I find it quite interesting that a previous poster in this thread who stated that because of her wonderful education, she came to the floor and barely had to ask for help. In another thread just about a week ago, she was so stressed from getting her "butt kicked" every night and never getting any help, that she was about to "quit nursing"!

I don't think that we should judge a new nurse's performance on the floor by her/his clinical experiences in school. Students are not to blame if their school, clinical instructor, or the sites they went to, provided poor clinical experiences. I, too, did mostly CNA work during clinicals. My school focused on didactic and NCLEX prep.

Luckily, my practicum, at the end, where you work one on one with a nurse from the facility, provided me some opportunities to insert foleys and attempt IV insertions, as well as glucose checks. Nontheless, I was still totally unprepared for life on a med surg floor.

I am thankful for the patient preceptors and helpful co-workers I have.

I just have one question- do other health care professionals (PT, OT, SP, Pharmacists), have the same problem? Programs that are only intersted in passing scores on licensing exams? Students graduating not knowing how to do anything?

I guess the reason is that these programs ALL REQUIRE a mandatory 6 month to one year PAID internship, to teach the technical skills. Cuts down on sticker shock after graduation. They also have a lot lower attrition rate after graduation. Food for thought. And they ALL have a higher level of entry into practice. JMHO and my NY $0.02.

Lindarn, RN, BSN, CCRN

Spokane, Washington

back in the day when I was in school (1985) when we had clinicals we had to go to the hospital on our own time get full hx, meds and know them,dx have 3 care plans and be at report the morning of and while at clinical we did patient care not more school paperwork. Now I have never seen a student do that with in the last couple of years it like the politically correct has taken over and you cant make me do something on my time I may be wrong but thats what I see

That's what we do now. Need to go in the afternoon before to get PT info from chart.... & need to have all the info incl. 3 nursing dx, (highlighting the priority Dx), interventions for each Dx, all their Hx, all their Lab values, patho explanations for any values outside normal limits and med info (including standard dosage, MOA, whether the prescribed dose is within limits, contraindications, life threatening AE's as well as common SE's, and any IV info like dilution, other meds it can't be given with, etc).

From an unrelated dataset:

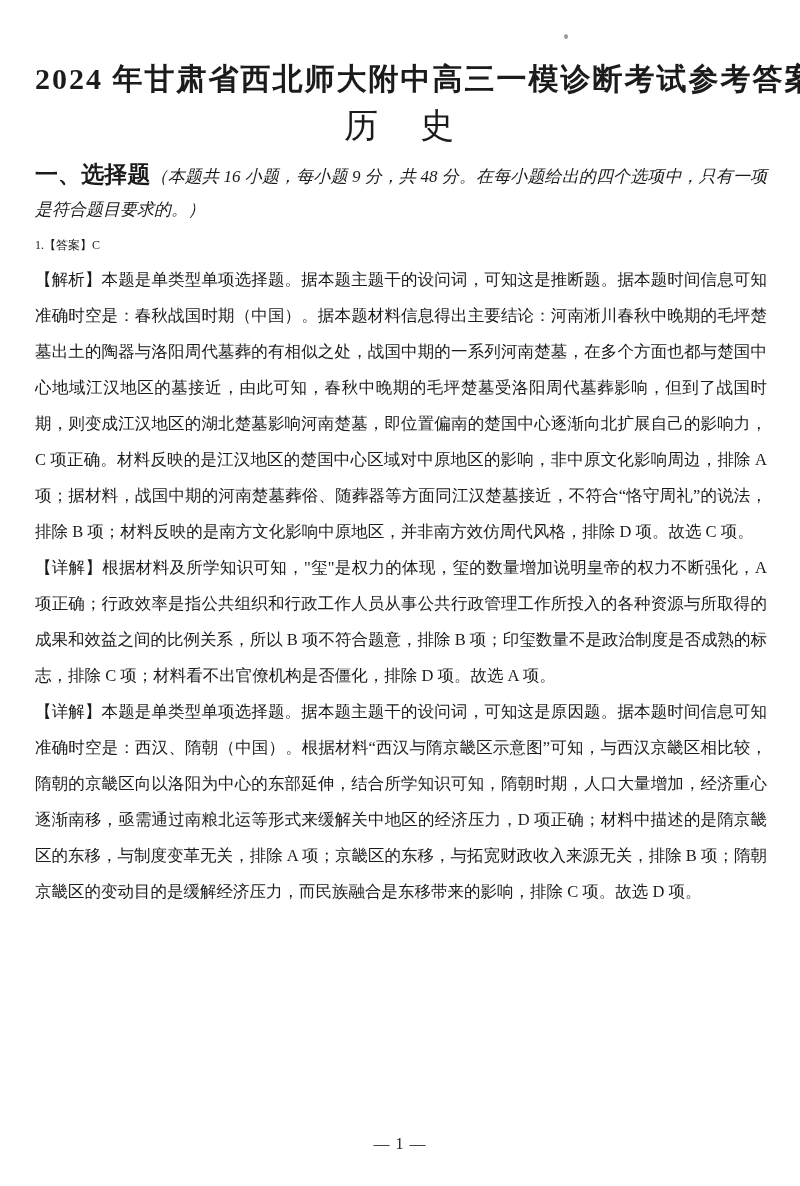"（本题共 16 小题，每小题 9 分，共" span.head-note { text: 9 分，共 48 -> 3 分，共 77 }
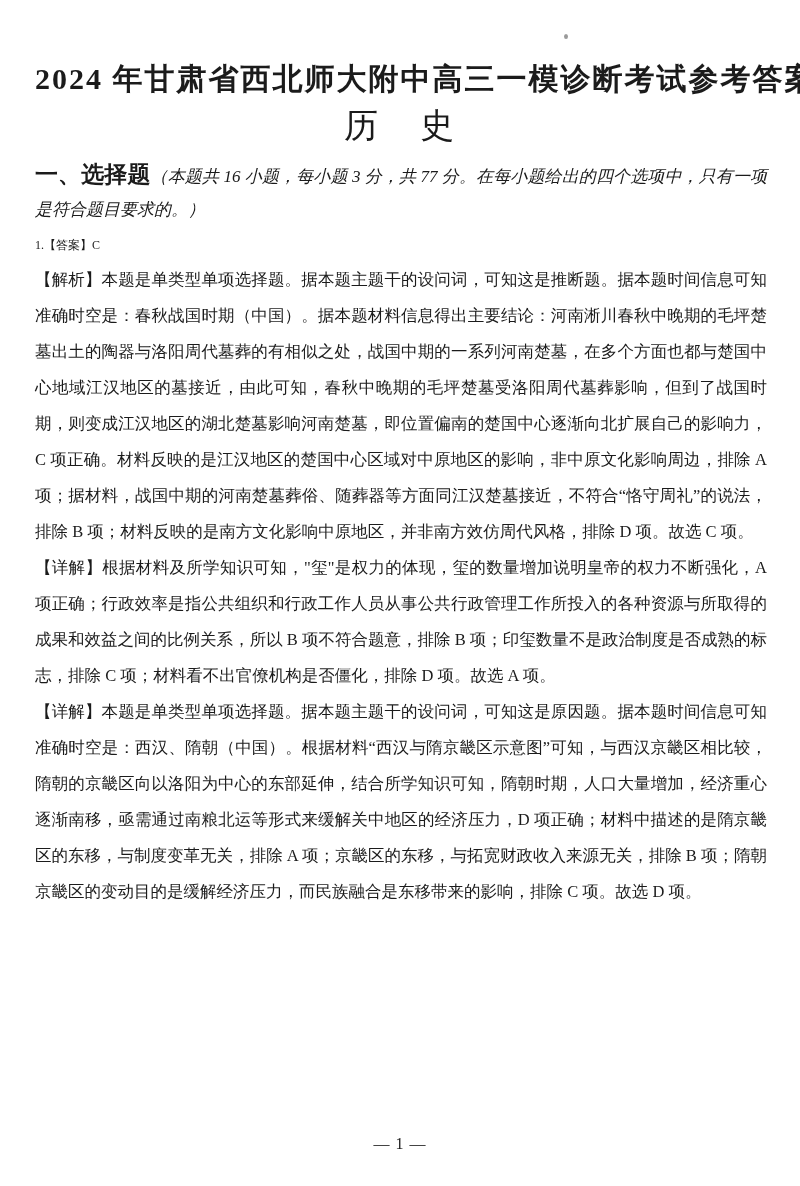"2.【答案】A" div.answer-line { html: none -> <div> <span>2.</span><span>【答案】</span><span>A</span> </div> }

If you don't have all of the above in the AM, then you're sent home.

It's a 3 year BSN program, with clinicals starting from week 2 of the program. By the 3rd term of our first year, we were able to start IV's, insert foley's, hang IV's, give meds, IM, subQ, IV push, and obviously PO. The only thing we can't do until next term is hang blood.

As far as spending our time in clincal's strictly as CNA's, we're told to be very clear with our RN and CNA for the day what care we will and won't be performing....so, it's not up to the RN or CNA, it's up to us. (other than days with special projects, it's usually total care of our patients....not CNA for the floor).

Now, since I'm only in my second year, I can't speak to how prepared I'll be once I'm a new graduate....but I do know that if I'm not prepared, it will be my fault and not my program's.